L’objectif du gouvernement n’est donc pas de rompre avec la politique antérieure, mais de créer un climat “apaisé” afin d’approfondir le processus avec la nouvelle phase de décentralisation(les régions auraient la totale main mise sur la carte des formations). La CPU définit clairement l’enjeu : les universités doivent “aider le pays à sortir de la crise”, se situer donc en défense du capitalisme français.

Certes, toutes les directions syndicales critiquent. Mais, toutes apportent leur caution. Le SNPREES-FO tout en considérant que “les assises ne peuvent être le lieu de négociations syndicales sur les revendications”…participe aux assises. La direction du SNESup, appelle ses “militants à participer aux débats”, celle du SNTRS-CGT appelle les personnels “à intervenir”. SUD- Recherche veut “revenir en arrière” sans exiger l’abrogation de la LRU, du Pacte de recherche…

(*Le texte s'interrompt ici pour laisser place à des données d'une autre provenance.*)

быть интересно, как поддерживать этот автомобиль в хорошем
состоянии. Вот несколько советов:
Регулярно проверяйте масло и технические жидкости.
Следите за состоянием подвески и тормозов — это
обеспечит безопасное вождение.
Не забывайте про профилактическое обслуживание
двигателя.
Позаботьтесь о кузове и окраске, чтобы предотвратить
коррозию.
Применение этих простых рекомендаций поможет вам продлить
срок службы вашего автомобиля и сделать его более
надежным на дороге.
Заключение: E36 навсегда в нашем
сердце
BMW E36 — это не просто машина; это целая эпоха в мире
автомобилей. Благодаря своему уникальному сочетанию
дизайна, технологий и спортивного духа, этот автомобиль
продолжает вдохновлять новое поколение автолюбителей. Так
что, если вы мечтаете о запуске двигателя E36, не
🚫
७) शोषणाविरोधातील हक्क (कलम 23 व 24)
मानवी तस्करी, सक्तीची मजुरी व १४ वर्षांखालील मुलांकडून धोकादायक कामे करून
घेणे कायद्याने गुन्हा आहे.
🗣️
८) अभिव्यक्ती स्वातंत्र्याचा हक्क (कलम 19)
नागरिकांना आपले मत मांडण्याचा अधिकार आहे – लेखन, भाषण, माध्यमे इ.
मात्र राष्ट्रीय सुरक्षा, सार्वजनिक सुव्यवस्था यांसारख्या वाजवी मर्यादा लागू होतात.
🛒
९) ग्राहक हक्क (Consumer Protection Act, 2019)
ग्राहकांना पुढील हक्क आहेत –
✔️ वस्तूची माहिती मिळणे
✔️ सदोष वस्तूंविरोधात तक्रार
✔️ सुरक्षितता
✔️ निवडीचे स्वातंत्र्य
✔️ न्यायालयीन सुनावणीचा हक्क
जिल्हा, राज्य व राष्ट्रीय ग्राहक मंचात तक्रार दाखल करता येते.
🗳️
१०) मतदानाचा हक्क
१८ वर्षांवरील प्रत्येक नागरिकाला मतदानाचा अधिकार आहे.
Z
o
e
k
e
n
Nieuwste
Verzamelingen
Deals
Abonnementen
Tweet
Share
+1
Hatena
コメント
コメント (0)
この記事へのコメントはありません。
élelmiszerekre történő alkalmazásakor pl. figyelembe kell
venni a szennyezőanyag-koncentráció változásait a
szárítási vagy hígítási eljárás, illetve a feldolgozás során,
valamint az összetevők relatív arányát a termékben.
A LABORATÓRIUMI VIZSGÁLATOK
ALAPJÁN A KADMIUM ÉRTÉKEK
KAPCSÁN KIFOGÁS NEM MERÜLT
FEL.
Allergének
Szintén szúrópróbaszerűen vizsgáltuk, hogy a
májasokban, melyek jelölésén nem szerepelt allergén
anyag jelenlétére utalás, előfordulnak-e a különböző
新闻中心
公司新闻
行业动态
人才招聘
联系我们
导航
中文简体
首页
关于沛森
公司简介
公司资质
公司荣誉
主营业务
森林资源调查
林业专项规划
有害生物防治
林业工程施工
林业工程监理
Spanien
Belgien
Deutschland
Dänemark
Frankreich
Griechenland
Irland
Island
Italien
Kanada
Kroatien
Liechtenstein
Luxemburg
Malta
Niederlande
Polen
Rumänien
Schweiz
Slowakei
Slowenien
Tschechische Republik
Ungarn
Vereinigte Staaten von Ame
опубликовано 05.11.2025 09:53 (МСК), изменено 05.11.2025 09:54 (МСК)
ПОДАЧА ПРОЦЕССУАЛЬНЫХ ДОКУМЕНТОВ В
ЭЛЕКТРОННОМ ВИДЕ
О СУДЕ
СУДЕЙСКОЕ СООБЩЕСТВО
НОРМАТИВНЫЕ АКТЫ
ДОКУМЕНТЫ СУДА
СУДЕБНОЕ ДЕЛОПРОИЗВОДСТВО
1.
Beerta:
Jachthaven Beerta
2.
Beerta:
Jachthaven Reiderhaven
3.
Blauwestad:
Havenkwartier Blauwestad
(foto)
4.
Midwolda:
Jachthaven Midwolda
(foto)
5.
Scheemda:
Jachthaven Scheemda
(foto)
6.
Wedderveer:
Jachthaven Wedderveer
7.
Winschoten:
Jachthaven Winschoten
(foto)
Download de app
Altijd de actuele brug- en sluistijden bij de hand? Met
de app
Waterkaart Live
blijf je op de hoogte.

Le combat en défense des revendications portées lors des mobilisations en 2007, 2009, pour l’abrogation (et non la “remise à plat”) de la LRU, du LMD, pour la défense du doit aux études, pour la défense des acquis statuaires des personnels va de pair avec l’appel au boycott des assises.

Hélène Bertrand, 15 septembre 2012

(1) Universités : la remise en ordre, pas la révolution , G Fioraso à Médiapart (30/08/2012) ; “Orientations” du Ministère http://documents.univ-lille3.fr/files/espaces/services/communication/Orientations_AssisesESR.pdf ; Lettre aux inspections générales, BO n° 32 du 6 septembre 2012 http://www.education.gouv.fr/pid25535/bulletin_officiel.html?cid_bo=61346

(2) MESR : ministère de l’enseignement supérieur et de la recherche

(3) ANR:agence nationale de la recherche ; AERES : Agence d’évaluation de la recherche et de l’enseignement supérieur

(4) PFR : primes de fonction et résultats ; PES : prime d’excellence scientifique.